On first examination one can see the sense of this. For most leather made in the world the creation of leather is not the first consideration of the farmer so therefore leather should not take a charge for living animal, only after its death. But the argument that hides and skins are somehow an aggravating by-product, or really a waste product, is difficult to wholly accept given the huge investment many meat suppliers put into their hides and skins divisions and the price tanners are willing to pay for raw material. At the same time a UNIDO forum is heavily weighted towards countries with subsistence farmers to whom the skin values are absolutely essential. Our western black and white approach to things does not fit the reality in a complex, fuzzy world.
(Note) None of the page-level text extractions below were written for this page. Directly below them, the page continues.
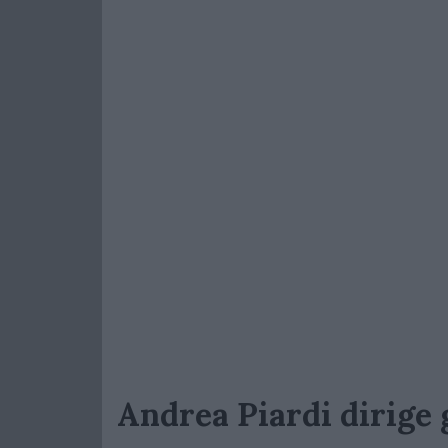
Andrea Piardi dirige g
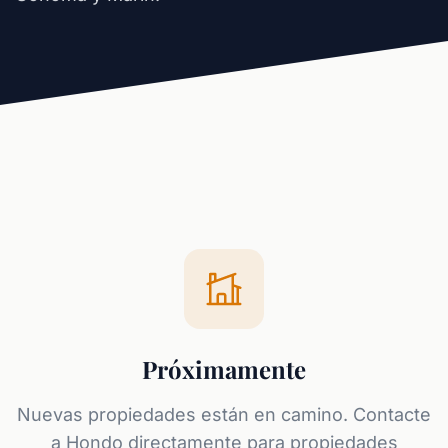
Próximamente
Nuevas propiedades están en camino. Contacte
a Hondo directamente para propiedades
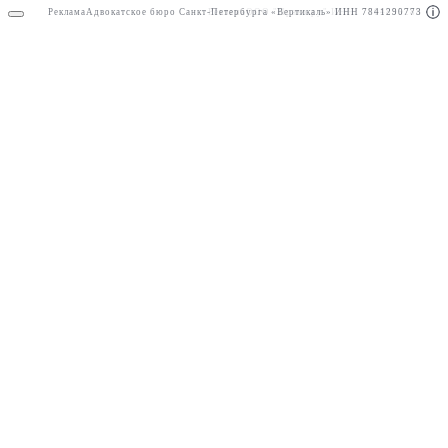
Реклама
Адвокатское бюро Санкт-Петербурга «Вертикаль» ИНН 7841290773
Реклама
ООО "Право.ру" ИНН: 7704835288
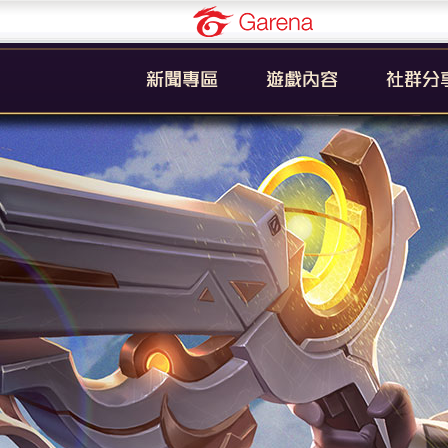
Garena
公告
新手引導
官方粉絲
活動
遊戲簡介
YouTub
系統
英雄列表
賽事
裝備列表
教學
奧義列表
攻略
挑戰者技能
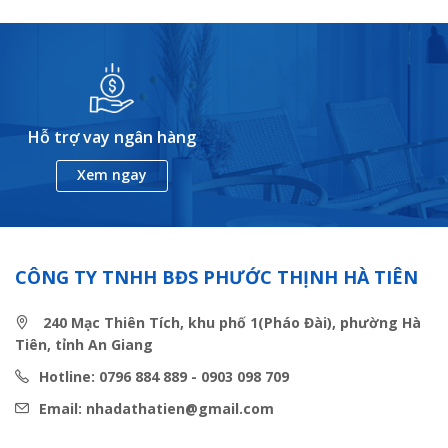
Hỗ trợ vay ngân hàng
Xem ngay
CÔNG TY TNHH BĐS PHƯỚC THỊNH HÀ TIÊN
240 Mạc Thiên Tích, khu phố 1(Pháo Đài), phường Hà
Tiên, tỉnh An Giang
Hotline: 0796 884 889 - 0903 098 709
Email: nhadathatien@gmail.com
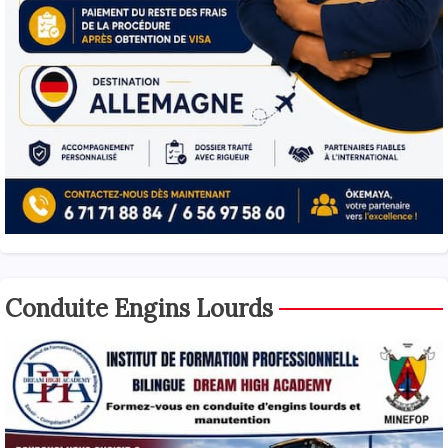
Conduite Engins Lourds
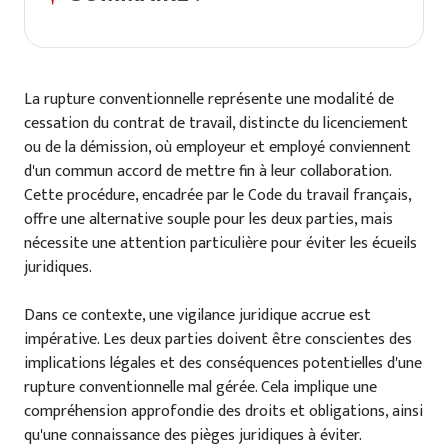
La rupture conventionnelle représente une modalité de
cessation du contrat de travail, distincte du licenciement
ou de la démission, où employeur et employé conviennent
d'un commun accord de mettre fin à leur collaboration.
Cette procédure, encadrée par le Code du travail français,
offre une alternative souple pour les deux parties, mais
nécessite une attention particulière pour éviter les écueils
juridiques.
Dans ce contexte, une vigilance juridique accrue est
impérative. Les deux parties doivent être conscientes des
implications légales et des conséquences potentielles d'une
rupture conventionnelle mal gérée. Cela implique une
compréhension approfondie des droits et obligations, ainsi
qu'une connaissance des pièges juridiques à éviter.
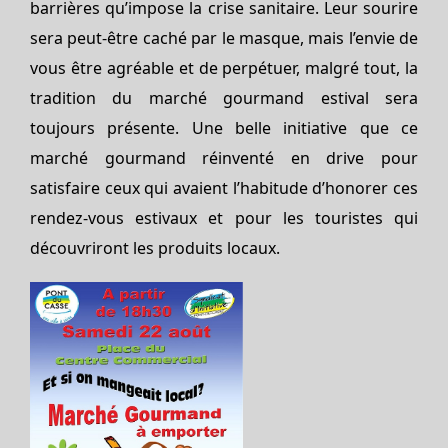
barrières qu’impose la crise sanitaire. Leur sourire
sera peut-être caché par le masque, mais l’envie de
vous être agréable et de perpétuer, malgré tout, la
tradition du marché gourmand estival sera
toujours présente. Une belle initiative que ce
marché gourmand réinventé en drive pour
satisfaire ceux qui avaient l’habitude d’honorer ces
rendez-vous estivaux et pour les touristes qui
découvriront les produits locaux.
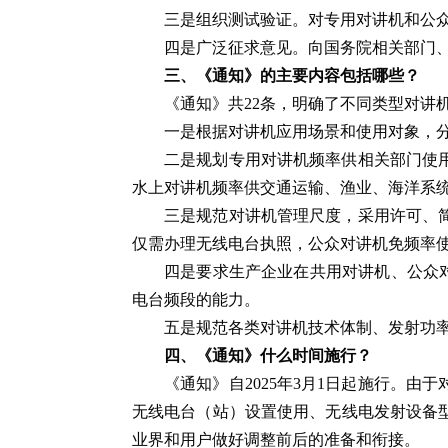
三是组织测试验证。对专用对讲机和公
四是广泛征求意见。向国务院相关部门
三、《通知》的主要内容包括哪些？
《通知》共22条，明确了不同类型对讲
一是根据对讲机应用场景和使用对象，
二是规划专用对讲机频率供相关部门使
水上对讲机频率供交通运输、渔业、海洋系
三是规范对讲机管理尺度，采用许可、
仅需办理无线电台执照，公众对讲机免频率
四是要求生产企业在共用对讲机、公众对
电台频段的能力。
五是规范各类对讲机技术体制、发射功
四、《通知》什么时间施行？
《通知》自2025年3月1日起施行。
无线电台（站）设置使用、无线电发射设备
业界和用户做好调整前后的准备和衔接。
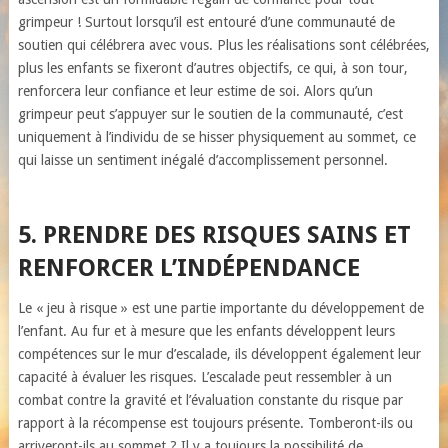
grimpeur ! Surtout lorsqu’il est entouré d’une communauté de
soutien qui célébrera avec vous. Plus les réalisations sont célébrées,
plus les enfants se fixeront d’autres objectifs, ce qui, à son tour,
renforcera leur confiance et leur estime de soi. Alors qu’un
grimpeur peut s’appuyer sur le soutien de la communauté, c’est
uniquement à l’individu de se hisser physiquement au sommet, ce
qui laisse un sentiment inégalé d’accomplissement personnel.
5. PRENDRE DES RISQUES SAINS ET
RENFORCER L’INDÉPENDANCE
Le « jeu à risque » est une partie importante du développement de
l’enfant. Au fur et à mesure que les enfants développent leurs
compétences sur le mur d’escalade, ils développent également leur
capacité à évaluer les risques. L’escalade peut ressembler à un
combat contre la gravité et l’évaluation constante du risque par
rapport à la récompense est toujours présente. Tomberont-ils ou
arriveront-ils au sommet ? Il y a toujours la possibilité de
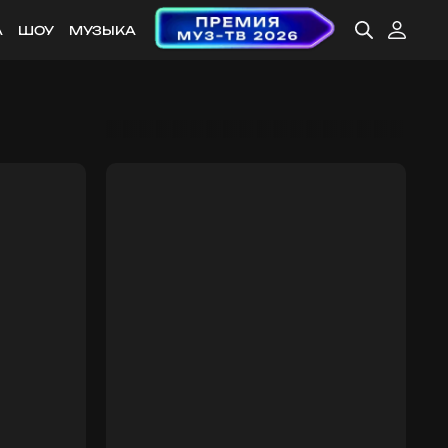
А
ШОУ
МУЗЫКА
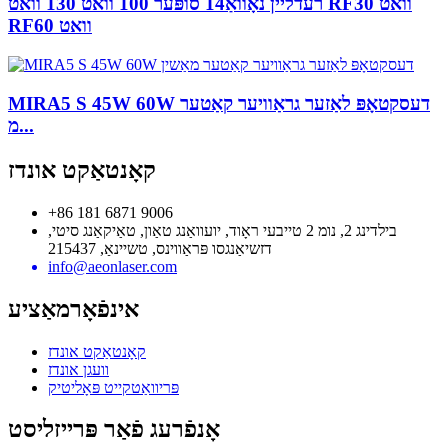
רעדליין נאָוואַ14 סופּער 100 וואט 130 וואט RF30 וואט
RF60 וואט
MIRA5 S 45W 60W דעסקטאָפּ לאַזער גראַוויער קאַטער
מ...
קאָנטאַקט אונדז
+86 181 6871 9006
בילדינג 2, נומ 2 טייבעי ראָוד, יועוואַנג טאַון, טאַיקאַנג סיטי,
דזשיאַנגסו פּראַווינס, טשיינאַ, 215437
info@aeonlaser.com
אינפֿאָרמאַציע
קאָנטאַקט אונדז
וועגן אונדז
פּריוואַטקייט פּאָליטיק
אָנפֿרעג פֿאַר פּרייזליסט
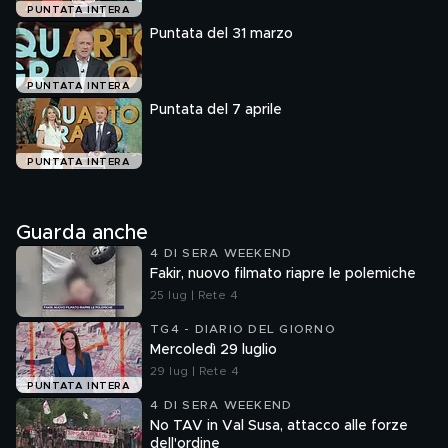
PUNTATA INTERA
Puntata del 31 marzo
PUNTATA INTERA
Puntata del 7 aprile
PUNTATA INTERA
Guarda anche
4 DI SERA WEEKEND
Fakir, nuovo filmato riapre le polemiche
25 lug | Rete 4
TG4 - DIARIO DEL GIORNO
Mercoledì 29 luglio
29 lug | Rete 4
PUNTATA INTERA
4 DI SERA WEEKEND
No TAV in Val Susa, attacco alle forze
dell'ordine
The trouble with the FAO 2006 report is that it compared emissions from transport against livestock using different criteria. If I understand it correctly it mixed its LCA and CO2 approach to give different, non-comparable boundaries to the two sectors making transport look less damaging and livestock more so. So to do something similar for leather would appear unfortunate. I did not know Charlie Clark at the time of the UNIDO meeting but reading his views, published in International Leather Maker (Dec-Jan 2014, pages 24-26), on the dangers inherent in the leather industry approach I do hope the industry will give him a full hearing.

Hides and skins may be a by-product for most, but it is one we pay top-dollar for and telling many customers who are increasingly careful with their CSR policies, and hiring well educated staff to manage them, that the cow has nothing to do with us will be difficult. If they come to think that tanners are using manipulated science to pretend leather is better than it is then this will rebound on us. That is Charlie’s fear, and he has my full support. Let us be sure to involve some of the climate change experts amongst our customers in this decision making.

On top of the errors in the overall calculations the 2006 report from the FAO appears flawed on methane itself, the rainforest debit and on water usage. A newer report from them cuts the CO2 footprint of hides and skins by over a third and implies with husbandry changes it could drop to a quarter of even that figure. So the actually load could be very small indeed and certainly fully neutralised by the benefits of long term grassland. Perhaps our focus we should be on getting the whole truth out about the cow. A renewable resource of huge value to us all, without recourse to scarce carbon resources.

Renewable, sustainable, beautiful. No gimmicks. Some imperfections but we are working on them together. That’s leather.